Doug Rank, senior data scientist at Saggezza, predicts the trend will mirror the trajectory of technologies like computers and networks, which evolved from being usable by only a few experts to wide adoption across the enterprise. The big challenge will be cleaning up the data and providing access with appropriate guardrails.
“With careful planning, IT leaders can ensure their data remains accurate and complete throughout cloud migrations, so they can realize the value of accessible AI,” Rank said.

8. Responsible AI 
Early AI work operated in a greenfield when it came to regulations, ethics and explainability. The first substantive efforts at addressing this absence of oversight have focused on protecting data privacy and security through new legislation like GDPR and CCPA. The laws included some guidelines on AI transparency, particularly when personally identifiable information was used to make substantive decisions. Now regulators in Europe and the Biden Administration in the U.S. are turning the heat up on the AI algorithms themselves. 

Thanneer Malai

Trustworthy AI is growing in importance, not just to appease regulators and consumers but also to help business users understand where and how AI makes mistakes.
Thanneer Malai, senior technical program manager at Saggezza, predicts enterprises will have to invest in training programs for trustworthy AI. Improved training will help humans identify and rectify problems that automated tools may miss.

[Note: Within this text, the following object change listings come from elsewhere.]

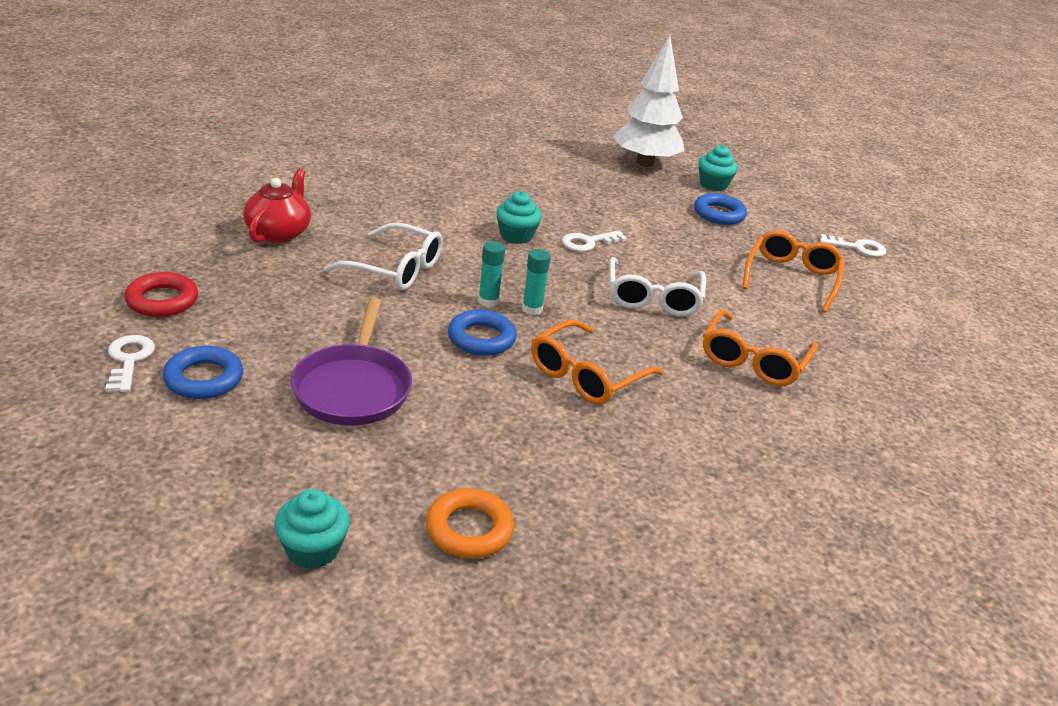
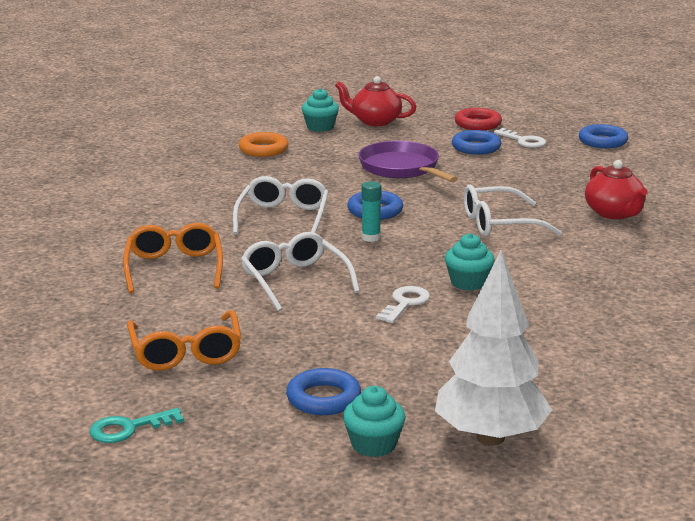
camera: 150 degrees right, 10 degrees down
(55, 312) = (602, 141): none -> blue ring
(162, 300) = (574, 162): red ring -> red ring (478, 124)
(212, 518) = (375, 121): none -> red teapot
(488, 301) = (406, 230): turquoise glue stick -> none
(587, 375) = (283, 217): orange glasses -> white glasses
(858, 248) = (128, 428): white key -> turquoise key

9. ROI guarantees for AI projects
Expect more IT executives to push for new results-driven contracts with AI consultancies, systems integrators and vendors. Arijit Sengupta, founder and CEO of Aible, who previously founded and sold off the Einstein platform to Salesforce, said, “People are going to be tired of paying huge amounts of money for a low probability of success.” For example, one survey from MIT and Boston Consulting Group found only 10% of AI projects are delivering financial benefits.

Arijit Sengupta

The status quo is for enterprises to invest significantly in multi-year software licenses and consulting fees up front without knowing whether the project will be successful. Sengupta argues this same sort of behavior drove millions of dollars of investment in Hadoop and big data systems, which never delivered on the promised benefits. “There will be greater demand for satisfaction guarantees for AI projects,” Sengupta predicts. Otherwise, the industry risks falling into another AI winter.